Macbook Pros / Airs / 10.9 / 10.8 / 10.7 as far back as I can remember they've always been a steaming pile in that respect. Thankfully their other advantages make it just about worth putting up with
You probably usually run some piece of software that does something on sleep or wake that makes it take forever. The operating system shouldn't allow this but it does, somehow. Anyway I have also seen other peoples' MacBooks take forever to wake, but mine is a 2010 MacBook Air and wakes in a second or two.
I would quit all your software and see if it still takes forever to wake up. Then run your programs one by one to find the offending one.
He's a lying cunt too!! http://forums.theregister.co.uk/user/1073/
Re: Regardless of the facts...
My two year old iPad 3 (WiFi only, in superb condition), which I bought USED for £300, is priced at about £250 give or take a bit on eBay UK. Amazing.
Most Apple products have amazing re-sale value. I sold a two year old MacMini for 80% of the purchase price last spring, and an EIGHT year old dual G4 for £300 a year ago.
By contrast, I have a Dell PC with 20" monitor and 8GB RAM which sells for about £75 on eBay UK. Crappy really.
No one ever notes that the high price of Apple products is returned in large part when you are done.
Note: I use PCs (Windows 7 only now), Macs, iPads, iPhones, and (currently) six different Android devices every day (custom Apps), so this is not bull. I like Windows 7 (5 out of 10 rating), but OSX more (7 out of 10 now with Mavericks). I like Android (6 out of 10), but iOS more (8 out of 10).
The consistency of Apple products for App development is 3x - 4x less frustration than trying to anticipate the 100 forks of Android, not to mention the 100 screen sizes etc. And profit from Apple products is 5-10x better than with Android.
+1 from an app developer
BTW I attribute a lot of the resale value of Apple products less to reality-distortion-field brand-label-worship fanboyism and more to their limited number of product lines and models, so they're easy to become familiar with and search for.
If I want a machine like e.g. a 2011 Mac Mini, I can search Craigslist or eBay and find one in seconds. Lord only knows what Dell's product lines were called in 2011 or what their model numbers were, etc. Also I just searched for "dell inspiron" on a whim since that's one of their only product line names I can remember and apparently they use that name for desktops AND laptops... doesn't make buying used products very easy.
I just had a similar situation in France where the electrics went off. An electrician came and sat in the bedroom turning the light switch on and off 40 times until it worked, and then charged me €400 with a gallic shrug to suggest that it can only be fixed by an electrician doing this - mere foreigners doing this just do not understand the subtle play in switching on and off that many times.
This is supposed to be 2014 ... can't Apple/HP/Compaq/Dell etc get up to speed and make a computer with a blasted reset on it? You know, like routers have? Too hard maybe?

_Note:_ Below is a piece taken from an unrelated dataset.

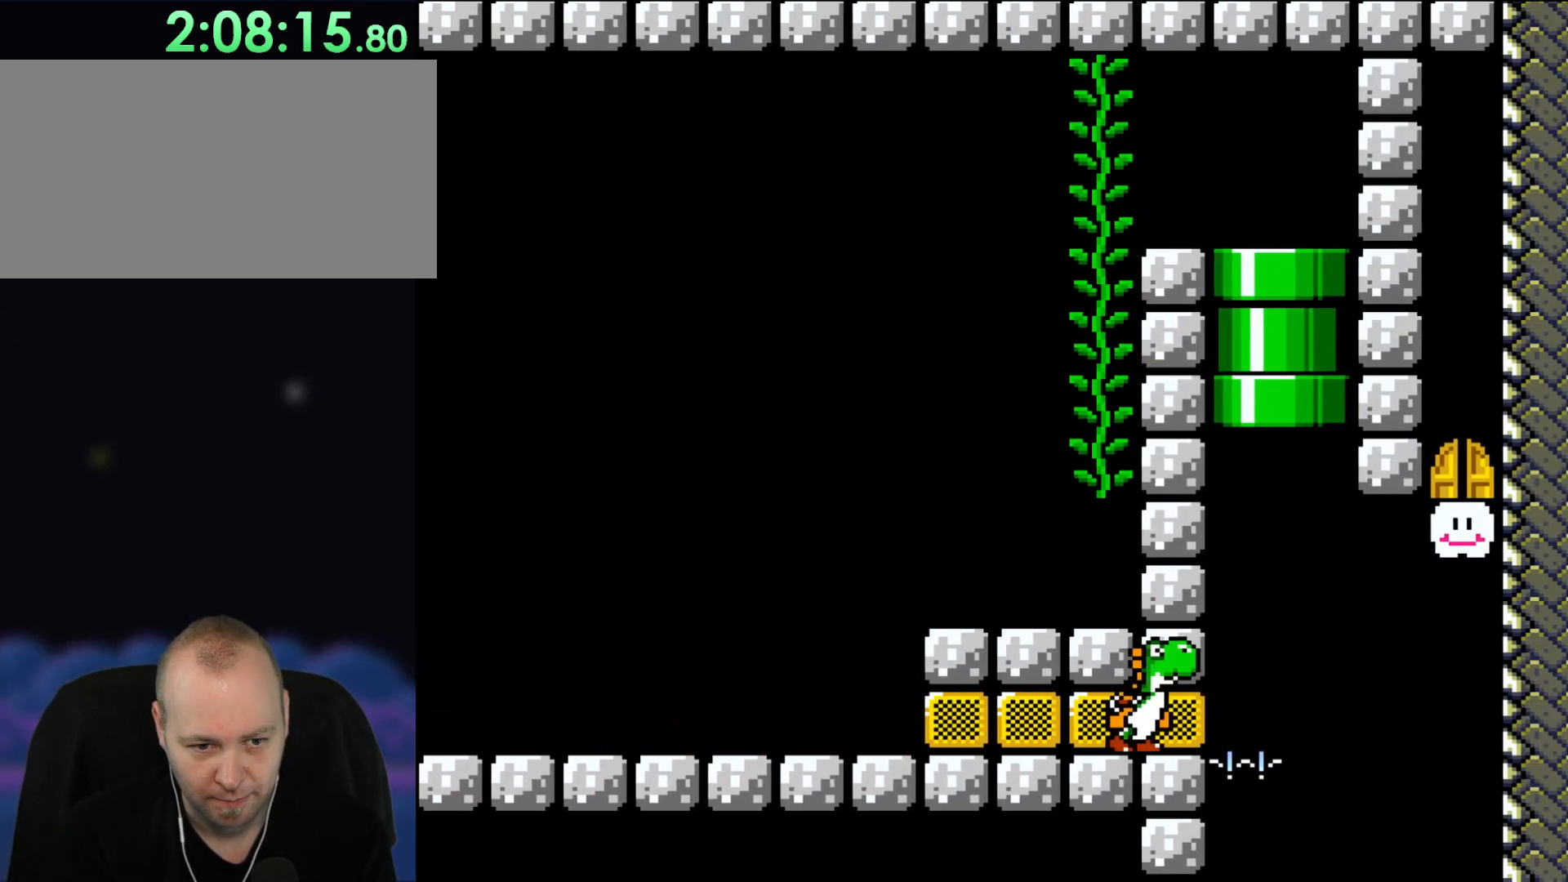
{"buttons": ["B", "Y"], "events": [[217, "B", "up"], [250, "DPAD_DOWN", "up"], [483, "B", "down"]]}
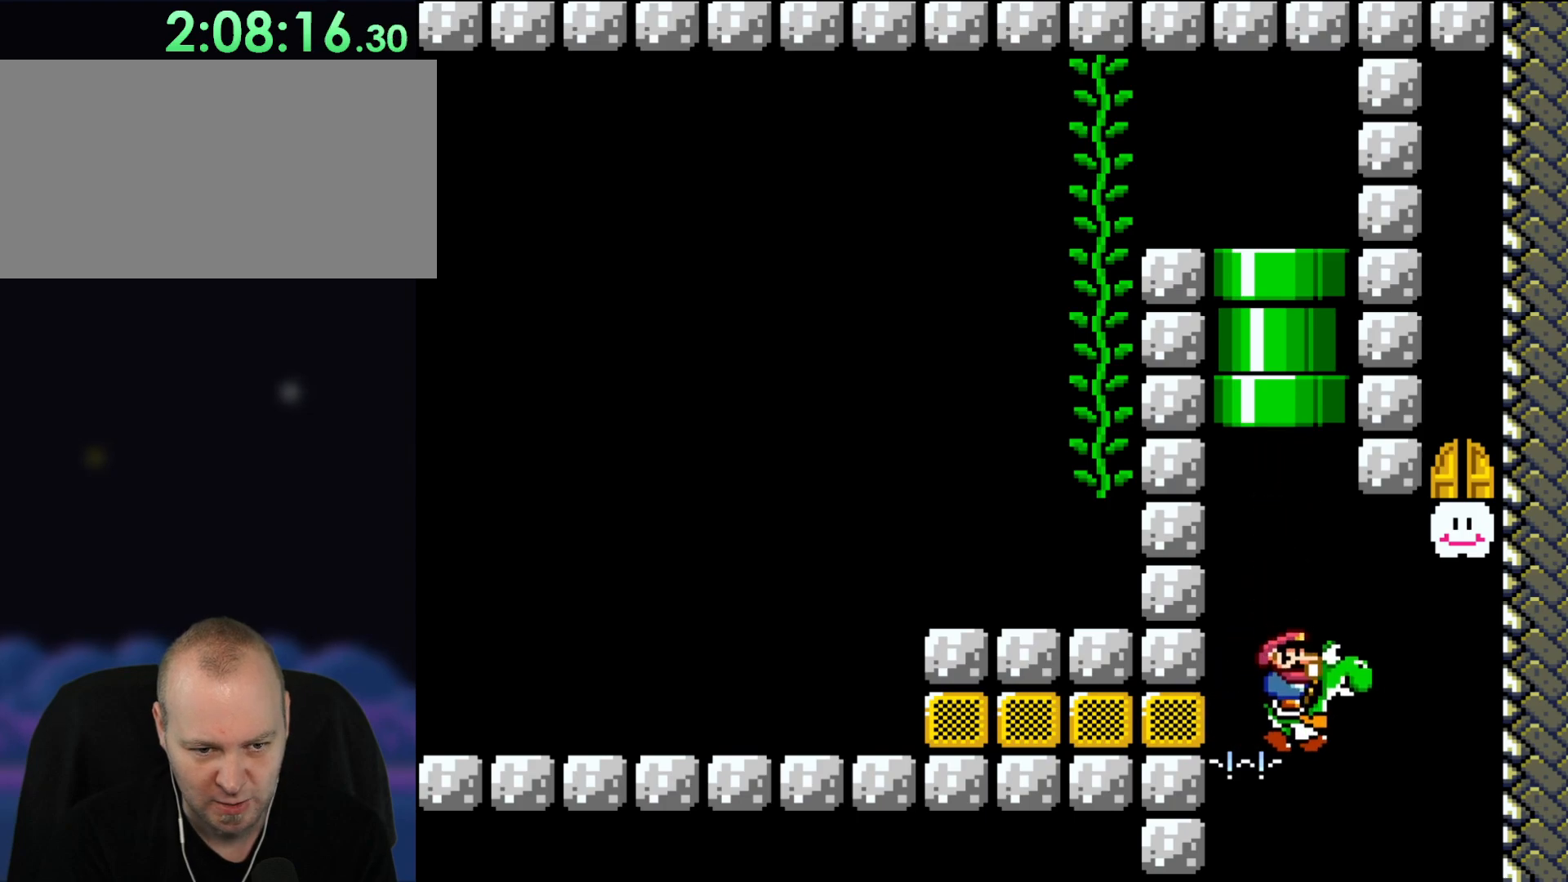
{"buttons": ["A", "B", "X", "DPAD_RIGHT"], "events": [[50, "DPAD_RIGHT", "down"], [350, "A", "down"], [350, "X", "down"], [383, "Y", "up"]]}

Then you wouldn't need to pay the big boxen builders more money to replace or repair.
Build your own then you can spec a motherboard with dual bios (yes, it's that old but by god it's a fantastic bastard and is AM3+ thanks to a bios update :D) and a cmos reset switch. Costs a few extra pounds but it reduces my need to worry about borked bios updates and psychotic memory dimms ruining my rig. No use for laptop users but they have been limited devices for a long time now.